There was a rule on the Times in those days that reporters’ bylines usually accompanied articles that were at least eight paragraphs in lengthy. During my time in Albany, I never wrote a political story longer than seven paragraphs. I did not want my byline on an article that was limited to the rulings and railings of the Albany legislators, and as a consequence, the Times editors discharged me and thought they were punishing me by bringing me back to the home office and assigning me to write obituaries. I was never happier. Obituary writing was in the realm of personal history, biography, a summation of an individual’s worth and consequence, and anyone who commanded an obituary in the Times was doubtless an individual of distinction and singular achievement – which was considerably more than I had seen during my brief career as a twenty-five-year-old political correspondent.


It was during my obituary-writing period that I also began to concentrate on writing for the Times Sunday Magazine, for I was in the ‘doghouse’ with the daily edition. After my cat story I did about thirty more Times magaziners in the months that followed. I wrote about silent-screen actresses in an age of sound, about old men who rang bells during boxing matches at Madison Square Garden, about the river captains of the Staten Island ferries, about the window designers of Fifth Avenue boutiques and the sculptures of the plastic but nonetheless alluringly realistic female mannequins. . .
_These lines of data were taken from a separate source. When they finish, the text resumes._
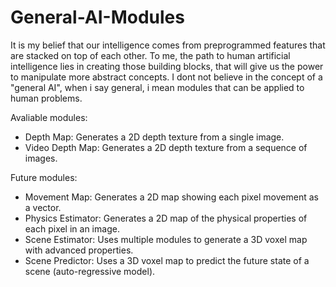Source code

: # General-AI-Modules
It is my belief that our intelligence comes from preprogrammed features that are stacked on top of each other. To me, the path to human artificial intelligence lies in creating those building blocks, that will give us the power to manipulate more abstract concepts.
I dont not believe in the concept of a "general AI", when i say general, i mean modules that can be applied to human problems. 

Avaliable modules: 
- Depth Map: Generates a 2D depth texture from a single image.
- Video Depth Map: Generates a 2D depth texture from a sequence of images.

Future modules:
- Movement Map: Generates a 2D map showing each pixel movement as a vector.
- Physics Estimator: Generates a 2D map of the physical properties of each pixel in an image.
- Scene Estimator: Uses multiple modules to generate a 3D voxel map with advanced properties.
- Scene Predictor: Uses a 3D voxel map to predict the future state of a scene (auto-regressive model).
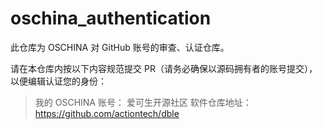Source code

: # oschina_authentication
此仓库为 OSCHINA 对 GitHub 账号的审查、认证仓库。

请在本仓库内按以下内容规范提交 PR（请务必确保以源码拥有者的账号提交），以便编辑认证您的身份：

> 我的 OSCHINA 账号： 爱可生开源社区
> 软件仓库地址：https://github.com/actiontech/dble
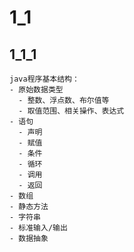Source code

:# 1_1

## 1_1_1 
    java程序基本结构：
    - 原始数据类型
      - 整数、浮点数、布尔值等
      - 取值范围、相关操作、表达式
    - 语句
      - 声明
      - 赋值
      - 条件
      - 循环
      - 调用
      - 返回
    - 数组
    - 静态方法
    - 字符串
    - 标准输入/输出
    - 数据抽象
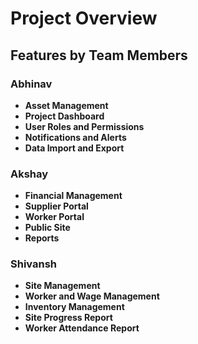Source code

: # Project Overview

## Features by Team Members

### Abhinav
- **Asset Management**
- **Project Dashboard**
- **User Roles and Permissions**
- **Notifications and Alerts**
- **Data Import and Export**

### Akshay
- **Financial Management**
- **Supplier Portal**
- **Worker Portal**
- **Public Site**
- **Reports**

### Shivansh
- **Site Management**
- **Worker and Wage Management**
- **Inventory Management**
- **Site Progress Report**
- **Worker Attendance Report**
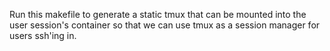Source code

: Run this makefile to generate a static tmux that can be mounted into the user session's container so that we can use tmux as a session manager for users ssh'ing in.
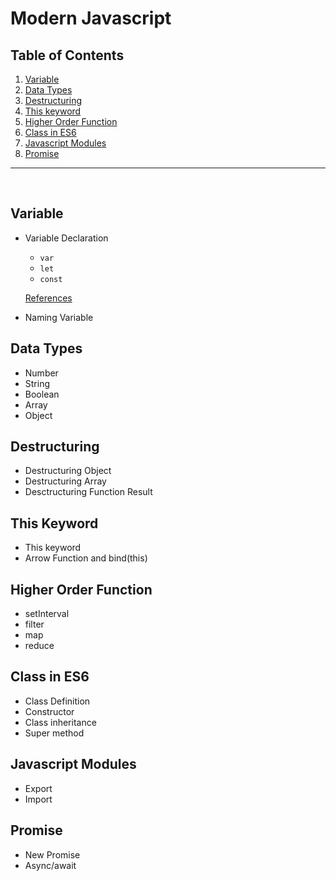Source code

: # Modern Javascript

## Table of Contents

1. [Variable](#variable)
2. [Data Types](#data-types)
3. [Destructuring](#destructuring)
4. [This keyword](#this-keyword)
5. [Higher Order Function](#higher-order-function)
6. [Class in ES6](#class-in-es6)
7. [Javascript Modules](#javascript-modules)
8. [Promise](#promise)

---

&nbsp;

## Variable

- Variable Declaration

  - `var`
  - `let`
  - `const`

  [References](https://developer.mozilla.org/en-US/docs/Web/JavaScript/Reference#declarations)

- Naming Variable

## Data Types

- Number
- String
- Boolean
- Array
- Object

## Destructuring

- Destructuring Object
- Destructuring Array
- Desctructuring Function Result

## This Keyword

- This keyword
- Arrow Function and bind(this)

## Higher Order Function

- setInterval
- filter
- map
- reduce

## Class in ES6

- Class Definition
- Constructor
- Class inheritance
- Super method

## Javascript Modules

- Export
- Import

## Promise

- New Promise
- Async/await
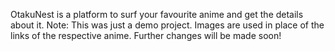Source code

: OtakuNest is a platform to surf your favourite anime and get the details about it.
Note: This was just a demo project. Images are used in place of the links of the respective anime.
Further changes will be made soon!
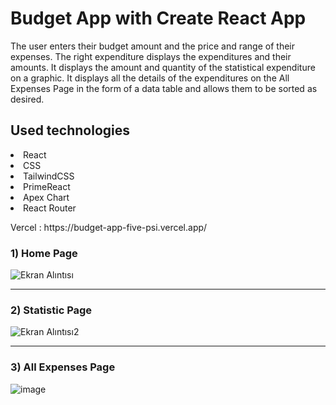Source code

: # Budget App with Create React App

<p> The user enters their budget amount and the price and range of their expenses. The right expenditure displays the expenditures and their amounts. It displays the amount and quantity of the statistical expenditure on a graphic. It displays all the details of the expenditures on the All Expenses Page in the form of a data table and allows them to be sorted as desired. </p>

<h2> Used technologies </h2>
<li> React </li>
<li> CSS </li>
<li> TailwindCSS </li>
<li> PrimeReact </li>
<li> Apex Chart </li>
<li> React Router </li>

<p> Vercel :  https://budget-app-five-psi.vercel.app/ </p>

<h3> 1) Home Page </h3>


![Ekran Alıntısı](https://github.com/edakaraman/budget-app/assets/95571155/8b38c18e-1725-477a-86eb-593966d781ee)
<hr/>


<h3> 2) Statistic Page </h3>

![Ekran Alıntısı2](https://github.com/edakaraman/budget-app/assets/95571155/02f7df1c-bae9-460d-9683-39a7dd59b8df)

<hr/>

<h3> 3) All Expenses Page </h3>

![image](https://github.com/edakaraman/budget-app/assets/95571155/d1f9bb97-3c6c-4f93-b0eb-92524ef3faef)
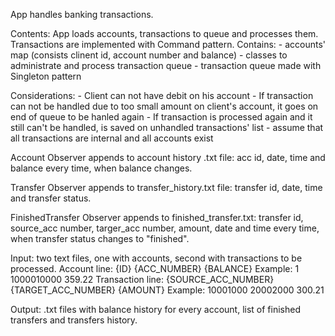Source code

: App handles banking transactions.

Contents:
App loads accounts, transactions to queue and processes them. Transactions are implemented with Command pattern.
Contains:
	- accounts' map (consists clinent id, account number and balance)
	- classes to administrate and process transaction queue
	- transaction queue made with Singleton pattern

Considerations:
	- Client can not have debit on his account
	- If transaction can not be handled due to too small amount on client's account, it goes on end of queue to be hanled again
	- If transaction is processed again and it still can't be handled, is saved on unhandled transactions' list
	- assume that all  transactions are internal and all accounts exist

Account Observer appends to account history .txt file: acc id, date, time and balance every time, when balance changes.

Transfer Observer appends to transfer_history.txt file: transfer id, date, time and transfer status.

FinishedTransfer Observer appends to finished_transfer.txt: transfer id, source_acc number, targer_acc number, amount, date and time every time, when transfer status changes to "finished".



Input: two text files, one with accounts, second with transactions to be processed.
Account line: {ID} {ACC_NUMBER} {BALANCE}
Example: 1 1000010000 359.22
Transaction line: {SOURCE_ACC_NUMBER} {TARGET_ACC_NUMBER} {AMOUNT}
Example: 10001000 20002000 300.21

Output: .txt files with balance history for every account, list of  finished transfers and transfers history.

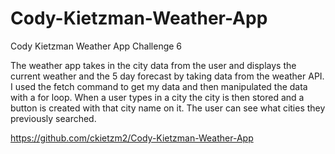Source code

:# Cody-Kietzman-Weather-App
Cody Kietzman Weather App Challenge 6

The weather app takes in the city data from the user and displays the current weather and the 5 day forecast by taking data from the weather API.  I used the fetch command to get my data and then manipulated the data with a for loop.  When a user types in a city the city is then stored and a button is created with that city name on it.  The user can see what cities they previously searched.  



https://github.com/ckietzm2/Cody-Kietzman-Weather-App
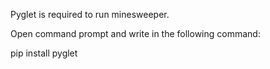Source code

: Pyglet is required to run minesweeper.

Open command prompt and write in the following command:

pip install pyglet
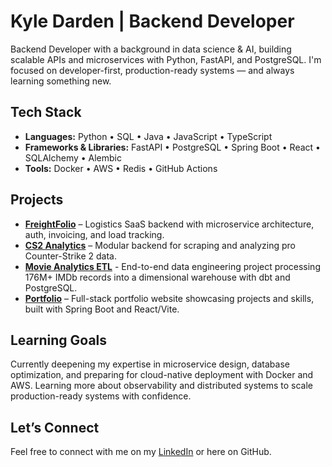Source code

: # Kyle Darden | Backend Developer

Backend Developer with a background in data science & AI, building scalable APIs and microservices with Python, FastAPI, and PostgreSQL. I'm focused on developer-first, production-ready systems — and always learning something new.

##  Tech Stack
* **Languages:** Python • SQL • Java • JavaScript • TypeScript
* **Frameworks & Libraries:** FastAPI • PostgreSQL • Spring Boot • React • SQLAlchemy • Alembic   
* **Tools:**  Docker • AWS • Redis • GitHub Actions
##  Projects
- **[FreightFolio](https://github.com/dardenkyle/freightfolio-overview)** – Logistics SaaS backend with microservice architecture, auth, invoicing, and load tracking.
- **[CS2 Analytics](https://github.com/dardenkyle/CS2-Analytics)** – Modular backend for scraping and analyzing pro Counter-Strike 2 data.
- **[Movie Analytics ETL](https://github.com/dardenkyle/movie-analytics-etl)** - End-to-end data engineering project processing 176M+ IMDb records into a dimensional warehouse with dbt and PostgreSQL.
- **[Portfolio](https://github.com/dardenkyle/portfolio-site)** – Full-stack portfolio website showcasing projects and skills, built with Spring Boot and React/Vite.

##  Learning Goals
Currently deepening my expertise in microservice design, database optimization, and preparing for cloud-native deployment with Docker and AWS. Learning more about observability and distributed systems to scale production-ready systems with confidence.

##  Let’s Connect
Feel free to connect with me on my [LinkedIn](https://linkedin.com/in/darden-kyle) or here on GitHub.
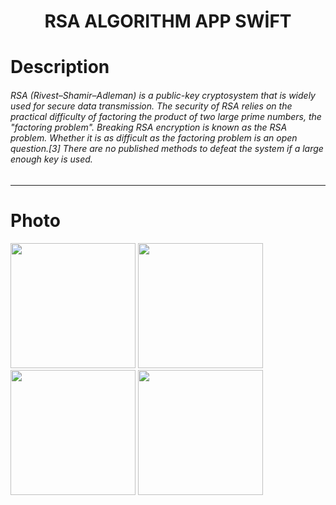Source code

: <h1 align="center">
     RSA ALGORITHM APP SWİFT
</h1>

# Description
###### RSA (Rivest–Shamir–Adleman) is a public-key cryptosystem that is widely used for secure data transmission. The security of RSA relies on the practical difficulty of factoring the product of two large prime numbers, the "factoring problem". Breaking RSA encryption is known as the RSA problem. Whether it is as difficult as the factoring problem is an open question.[3] There are no published methods to defeat the system if a large enough key is used.

--------
# Photo

<img width=200 src="https://user-images.githubusercontent.com/73075252/209012216-a326a315-e625-4726-b8f9-2076e4423322.png">
<img width=200 src="https://user-images.githubusercontent.com/73075252/209012342-175022b1-85d8-4d2e-bd38-e052f2803065.png">
<img width="200" src="https://user-images.githubusercontent.com/73075252/209012430-481481f1-6966-47d4-a9a0-bf0e24b23c6e.png">
<img width="200" src="https://user-images.githubusercontent.com/73075252/209012500-6c696eb0-4c31-4b59-ac94-b234a6c682bc.png">
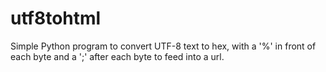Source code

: # utf8tohtml
Simple Python program to convert UTF-8 text to hex, with a '%' in front of each byte and a ';' after each byte to feed into a url.

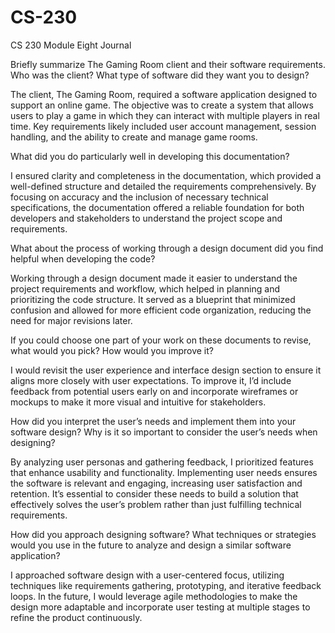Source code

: # CS-230
CS 230 Module Eight Journal

Briefly summarize The Gaming Room client and their software requirements. Who was the client? What type of software did they want you to design?

The client, The Gaming Room, required a software application designed to support an online game. The objective was to create a system that allows users to play a game in which they can interact with multiple players in real time. Key requirements likely included user account management, session handling, and the ability to create and manage game rooms.

What did you do particularly well in developing this documentation?

I ensured clarity and completeness in the documentation, which provided a well-defined structure and detailed the requirements comprehensively. By focusing on accuracy and the inclusion of necessary technical specifications, the documentation offered a reliable foundation for both developers and stakeholders to understand the project scope and requirements.

What about the process of working through a design document did you find helpful when developing the code?

Working through a design document made it easier to understand the project requirements and workflow, which helped in planning and prioritizing the code structure. It served as a blueprint that minimized confusion and allowed for more efficient code organization, reducing the need for major revisions later.

If you could choose one part of your work on these documents to revise, what would you pick? How would you improve it?

I would revisit the user experience and interface design section to ensure it aligns more closely with user expectations. To improve it, I’d include feedback from potential users early on and incorporate wireframes or mockups to make it more visual and intuitive for stakeholders.

How did you interpret the user’s needs and implement them into your software design? Why is it so important to consider the user’s needs when designing?

By analyzing user personas and gathering feedback, I prioritized features that enhance usability and functionality. Implementing user needs ensures the software is relevant and engaging, increasing user satisfaction and retention. It’s essential to consider these needs to build a solution that effectively solves the user’s problem rather than just fulfilling technical requirements.

How did you approach designing software? What techniques or strategies would you use in the future to analyze and design a similar software application?

I approached software design with a user-centered focus, utilizing techniques like requirements gathering, prototyping, and iterative feedback loops. In the future, I would leverage agile methodologies to make the design more adaptable and incorporate user testing at multiple stages to refine the product continuously.

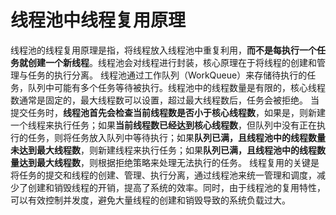 # 线程池中线程复用原理
线程池的线程复用原理是指，将线程放入线程池中重复利用，**而不是每执行一个任务就创建一个新线程**。线程池会对线程进行封装，核心原理在于将线程的创建和管理与任务的执行分离。
线程池通过工作队列（WorkQueue）来存储待执行的任务，队列中可能有多个任务等待被执行。线程池中的线程数量是有限的，核心线程数通常是固定的，最大线程数可以设置，超过最大线程数后，任务会被拒绝。
当提交任务时，**线程池首先会检查当前线程数是否小于核心线程数**，如果是，则新建一个线程来执行任务；如果**当前线程数已经达到核心线程数**，但队列中没有正在执行的任务，则将任务放入队列中等待执行；如果**队列已满，且线程池中的线程数量未达到最大线程数**，则新建线程来执行任务；如果**队列已满，且线程池中的线程数量达到最大线程数**，则根据拒绝策略来处理无法执行的任务。
线程复用的关键是将任务的提交和线程的创建、管理、执行分离，通过线程池来统一管理和调度，减少了创建和销毁线程的开销，提高了系统的效率。同时，由于线程池的复用特性，可以有效控制并发度，避免大量线程的创建和销毁导致的系统负载过大。
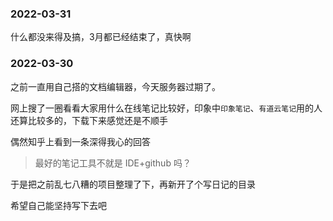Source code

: ### 2022-03-31

什么都没来得及搞，3月都已经结束了，真快啊

### 2022-03-30

之前一直用自己搭的文档编辑器，今天服务器过期了。

网上搜了一圈看看大家用什么在线笔记比较好，印象中`印象笔记`、`有道云笔记`用的人还算比较多的，下载下来感觉还是不顺手

偶然知乎上看到一条深得我心的回答

> 最好的笔记工具不就是 IDE+github 吗？

于是把之前乱七八糟的项目整理了下，再新开了个写日记的目录

希望自己能坚持写下去吧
Advice to young writers? The one essential quality is my curiosity, in my opinion, and the energy to get out and learn about the world and about people who lead unique lives, who dwell in obscure places. I’ve subsequently expanded this thinking into writing books about Mafia wives (Honor Thy Father), love advocates (Thy Neighbor’s Wife), immigrant tailors (Unto the Sons), and high-altitude steelworkers (The Bridge).


There are stories everywhere within view, within range; and the other advice I might offer (following my father’s advice to me): "Never write anything for money.” It is perhaps strange advice in this age of bottom-line rationalizing, greed, and gluttony; but it is the advice that has guided me through these forty years since back in 1957 (in the company of cats) I turned twenty-five.